Single Platform Systems

These are machines/platforms especially designed to count the absolute numbers of antibody labelled cells, equipped with multiple sample loader, programming facility and computer support. These are of two major types:

1.   Volumetric flow cytometers count absolute numbers of cells in a given volume (ORTHO Cytoron and DAKO Galaxy)

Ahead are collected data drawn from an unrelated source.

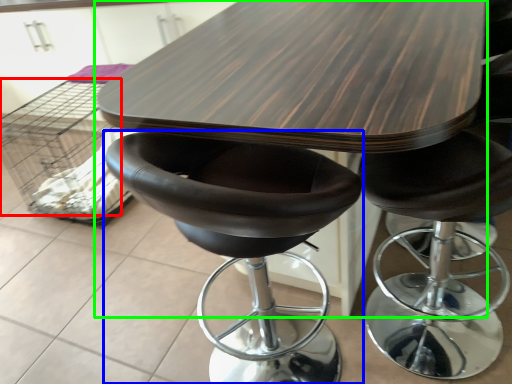
Question: Considering the real-world distances, which object is closest to crate (highlighted by a red box)? chair (highlighted by a blue box) or table (highlighted by a green box).

Choices:
 (A) chair
 (B) table

Answer: (B)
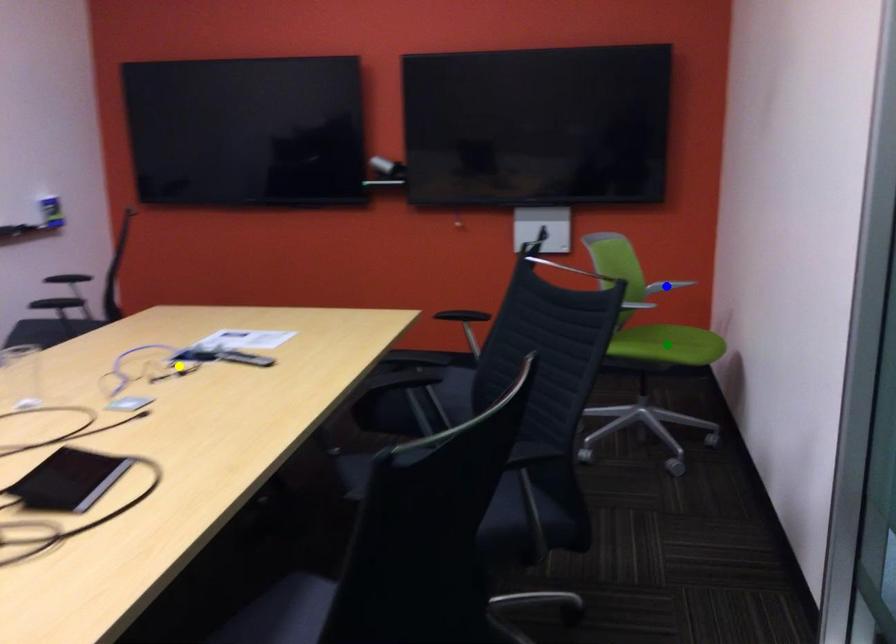
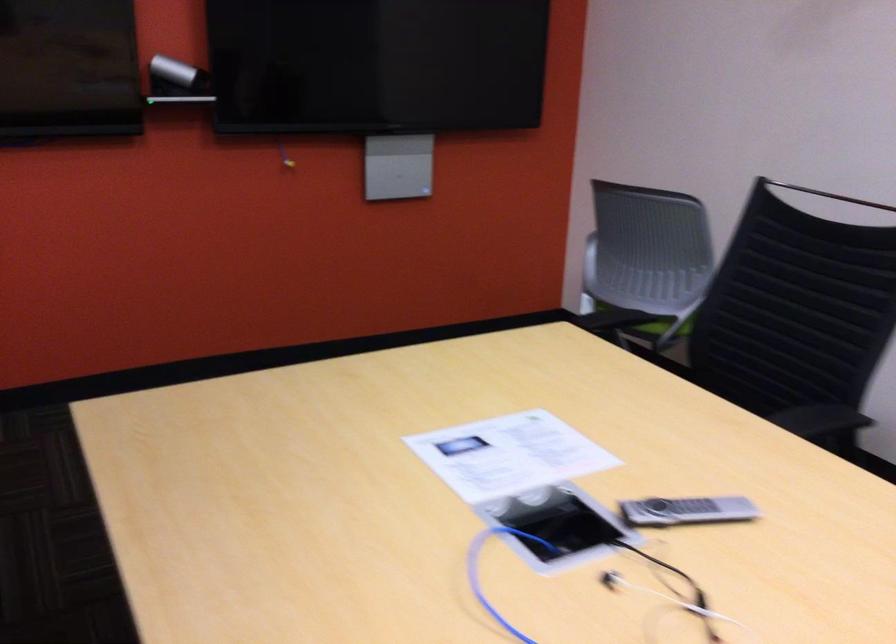
I am providing you with two images of the same scene from different viewpoints. Three points are marked in image1. Which point corresponds to a part or object that is occluded in image2?In image1, three points are marked. Which of them correspond to a part or object that is occluded in image2?Among the three points shown in image1, which one corresponds to a part or object that is no longer visible due to occlusion in image2?

green point, blue point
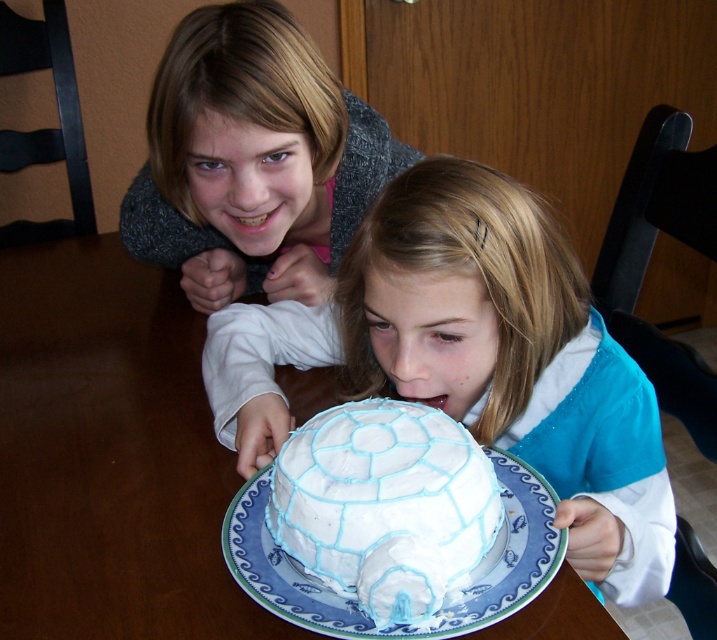
Is matte gray sweater at upper left further to the viewer compared to white frosting igloo at center?

Yes, matte gray sweater at upper left is further from the viewer.

Can you confirm if matte gray sweater at upper left is smaller than white frosting igloo at center?

Incorrect, matte gray sweater at upper left is not smaller in size than white frosting igloo at center.

Is point (227, 26) behind point (338, 577)?

Yes.

At what (x,y) coordinates should I click in order to perform the action: click on matte gray sweater at upper left. Please return your answer as a coordinate pair (x, y). The image size is (717, 640). Looking at the image, I should click on point(252,160).

Does white glossy cake at center have a greater width compared to matte gray sweater at upper left?

Indeed, white glossy cake at center has a greater width compared to matte gray sweater at upper left.

The width and height of the screenshot is (717, 640). I want to click on white glossy cake at center, so click(x=473, y=358).

At what (x,y) coordinates should I click in order to perform the action: click on white glossy cake at center. Please return your answer as a coordinate pair (x, y). This screenshot has height=640, width=717. Looking at the image, I should click on (473, 358).

Can you confirm if white glossy cake at center is bigger than white frosting igloo at center?

Correct, white glossy cake at center is larger in size than white frosting igloo at center.

Which is above, white glossy cake at center or white frosting igloo at center?

white glossy cake at center is higher up.

Who is more forward, [356,360] or [308,528]?

Point [308,528] is more forward.

Where is `white glossy cake at center`? The width and height of the screenshot is (717, 640). white glossy cake at center is located at coordinates (473, 358).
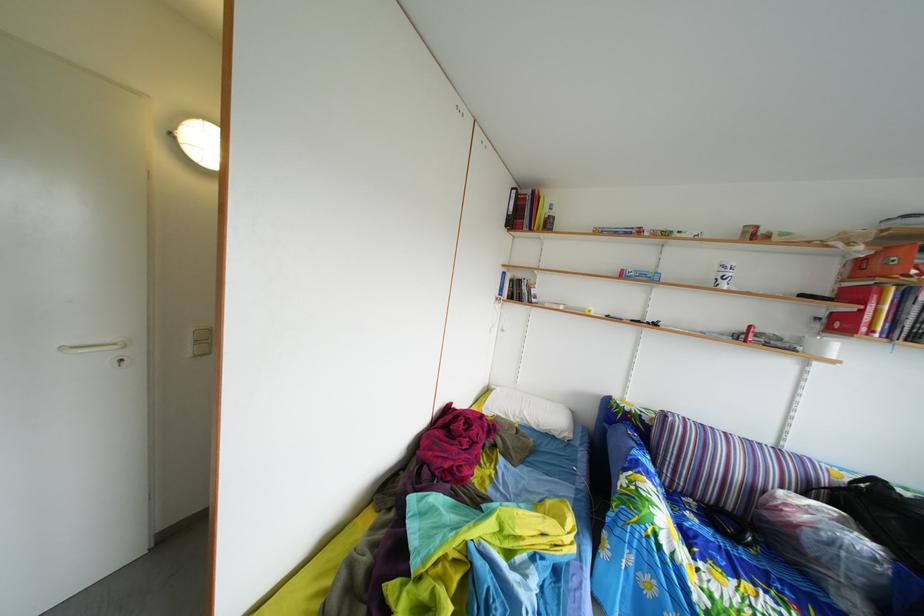
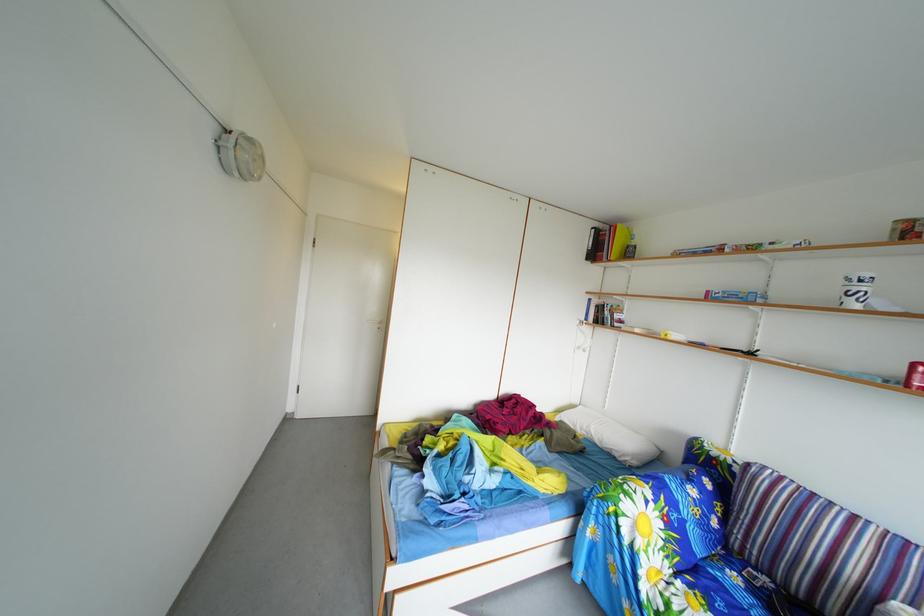
Find the pixel in the second image that matches pixel 699 524 in the first image.

(746, 585)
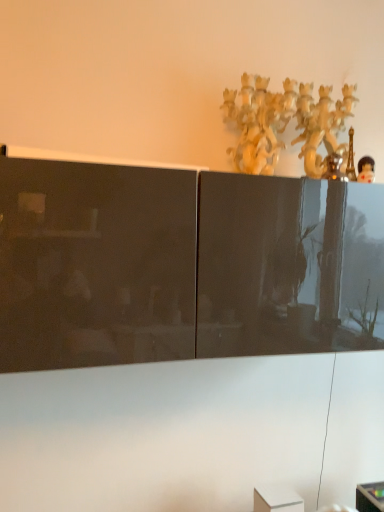
This screenshot has width=384, height=512. Describe the element at coordinates (370, 497) in the screenshot. I see `matte black cabinet at upper center` at that location.

Measure the distance between point (265, 494) and camera.

Point (265, 494) is 3.84 feet from camera.

Identify the location of white glossy cabinet at upper center. This screenshot has height=512, width=384. (277, 498).

Find the location of `matte black cabinet at upper center`. matte black cabinet at upper center is located at coordinates (370, 497).

From the image's perspective, relative to matte black cabinet at upper center, is white glossy cabinet at upper center above or below?

white glossy cabinet at upper center is situated higher than matte black cabinet at upper center in the image.

From a real-world perspective, who is located higher, white glossy cabinet at upper center or matte black cabinet at upper center?

white glossy cabinet at upper center, from a real-world perspective.

Would you say white glossy cabinet at upper center is to the left or to the right of matte black cabinet at upper center in the picture?

From the image, it's evident that white glossy cabinet at upper center is to the left of matte black cabinet at upper center.

Is polished plastic figurine at upper right in contact with white glossy cabinet at upper center?

polished plastic figurine at upper right and white glossy cabinet at upper center are not in contact.

From a real-world perspective, is polished plastic figurine at upper right over white glossy cabinet at upper center?

Correct, in the physical world, polished plastic figurine at upper right is higher than white glossy cabinet at upper center.

Is polished plastic figurine at upper right taller or shorter than white glossy cabinet at upper center?

polished plastic figurine at upper right is shorter than white glossy cabinet at upper center.

Is polished plastic figurine at upper right inside or outside of white glossy cabinet at upper center?

polished plastic figurine at upper right is outside white glossy cabinet at upper center.

Is matte black cabinet at upper center shorter than white glossy cabinet at upper center?

Incorrect, the height of matte black cabinet at upper center does not fall short of that of white glossy cabinet at upper center.

Is matte black cabinet at upper center spatially inside white glossy cabinet at upper center, or outside of it?

matte black cabinet at upper center cannot be found inside white glossy cabinet at upper center.

Considering the positions of objects matte black cabinet at upper center and white glossy cabinet at upper center in the image provided, who is more to the right, matte black cabinet at upper center or white glossy cabinet at upper center?

From the viewer's perspective, matte black cabinet at upper center appears more on the right side.

From the image's perspective, which one is positioned higher, matte black cabinet at upper center or white glossy cabinet at upper center?

white glossy cabinet at upper center is shown above in the image.

Which point is more distant from viewer, (x=375, y=486) or (x=371, y=176)?

The point (x=375, y=486) is farther from the camera.

Who is more distant, matte black cabinet at upper center or polished plastic figurine at upper right?

matte black cabinet at upper center is further away from the camera.

Where is `toy positioned vertically above the matte black cabinet at upper center (from a real-world perspective)`? toy positioned vertically above the matte black cabinet at upper center (from a real-world perspective) is located at coordinates coord(366,170).

Is polished plastic figurine at upper right at the back of white glossy cabinet at upper center?

white glossy cabinet at upper center does not have its back to polished plastic figurine at upper right.

Does white glossy cabinet at upper center touch polished plastic figurine at upper right?

No, white glossy cabinet at upper center is not next to polished plastic figurine at upper right.

Find the location of a particular element. Image resolution: width=384 pixels, height=512 pixels. cabinetry below the polished plastic figurine at upper right (from the image's perspective) is located at coordinates (277, 498).

Which object is positioned more to the left, white glossy cabinet at upper center or polished plastic figurine at upper right?

white glossy cabinet at upper center.

Who is smaller, polished plastic figurine at upper right or matte black cabinet at upper center?

With smaller size is polished plastic figurine at upper right.

Which object is closer to the camera, polished plastic figurine at upper right or matte black cabinet at upper center?

polished plastic figurine at upper right.

You are a GUI agent. You are given a task and a screenshot of the screen. Output one action in this format:
    pyautogui.click(x=<x>, y=<y>)
    Task: Click on the furniture behind the polished plastic figurine at upper right
    This screenshot has width=384, height=512.
    Given the screenshot: What is the action you would take?
    pyautogui.click(x=370, y=497)

The image size is (384, 512). In order to click on furniture located on the right of white glossy cabinet at upper center in this screenshot , I will do `click(370, 497)`.

You are a GUI agent. You are given a task and a screenshot of the screen. Output one action in this format:
    pyautogui.click(x=<x>, y=<y>)
    Task: Click on the cabinetry that appears below the polished plastic figurine at upper right (from a real-world perspective)
    
    Given the screenshot: What is the action you would take?
    pyautogui.click(x=277, y=498)

From the image, which object appears to be farther from white glossy cabinet at upper center, matte black cabinet at upper center or polished plastic figurine at upper right?

polished plastic figurine at upper right is further to white glossy cabinet at upper center.

Based on the photo, from the image, which object appears to be nearer to matte black cabinet at upper center, white glossy cabinet at upper center or polished plastic figurine at upper right?

The object closer to matte black cabinet at upper center is white glossy cabinet at upper center.

Considering their positions, is polished plastic figurine at upper right positioned closer to white glossy cabinet at upper center than matte black cabinet at upper center?

matte black cabinet at upper center is closer to white glossy cabinet at upper center.

From the image, which object appears to be nearer to polished plastic figurine at upper right, white glossy cabinet at upper center or matte black cabinet at upper center?

white glossy cabinet at upper center.

When comparing their distances from polished plastic figurine at upper right, does matte black cabinet at upper center or white glossy cabinet at upper center seem closer?

white glossy cabinet at upper center.

Estimate the real-world distances between objects in this image. Which object is further from matte black cabinet at upper center, polished plastic figurine at upper right or white glossy cabinet at upper center?

polished plastic figurine at upper right is further to matte black cabinet at upper center.

At what (x,y) coordinates should I click in order to perform the action: click on cabinetry between polished plastic figurine at upper right and matte black cabinet at upper center in the up-down direction. Please return your answer as a coordinate pair (x, y). Image resolution: width=384 pixels, height=512 pixels. Looking at the image, I should click on (277, 498).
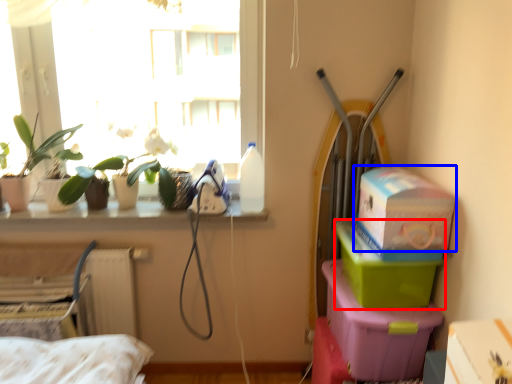
Question: Among these objects, which one is nearest to the camera, box (highlighted by a red box) or box (highlighted by a blue box)?

Choices:
 (A) box
 (B) box

Answer: (B)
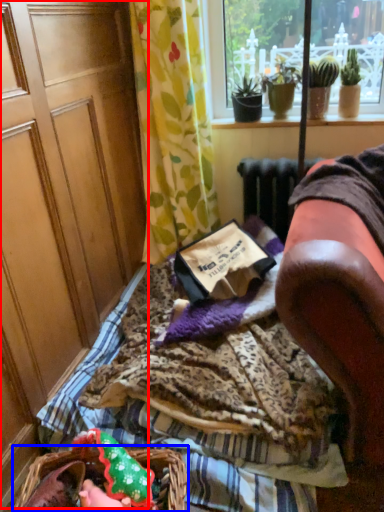
Question: Among these objects, which one is nearest to the camera, screen door (highlighted by a red box) or flower basket (highlighted by a blue box)?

2.   Bead based systems that have no direct counting/ volumetric facility (Trucount/ Flow Count) counted on FACS Calibur or Coulter XL (reviewed in ref. 6,7)

Overkill" is undesirable

Severe "overkill" in the system is elegantly shown in [8].  In a candid account how investigations can be simplified, Shapiro describes (in [2]. pages 61, 215-6, 236) that an intracellular IF staining method for total cellular protein has lost its commercial viability when it had been shown that the total protein content and the (orthogonal) side scatter gave identical information on the various blood cell types. Why to go complicated when a simple scatter analysis would do?  He asks:"how much is enough/too much"? There are many similar questions. Sometimes the budgets available influence the answer. We should ask: Is side scatter enough without analysing forward scatter? Do we need to perform CD3 T cell staining together with the staining for CD4 and CD8? And so on.

Legend to b: Flow cells and detectors can be constructed to recognize 3 parameters such as (orthogonal) side scatter for morphologic discrimination, and two fluorescence channels (for double labelling with 2 antibodies). Such an arrangement is likely to be sufficient for routine service work.  (Modified from the Purdue university website).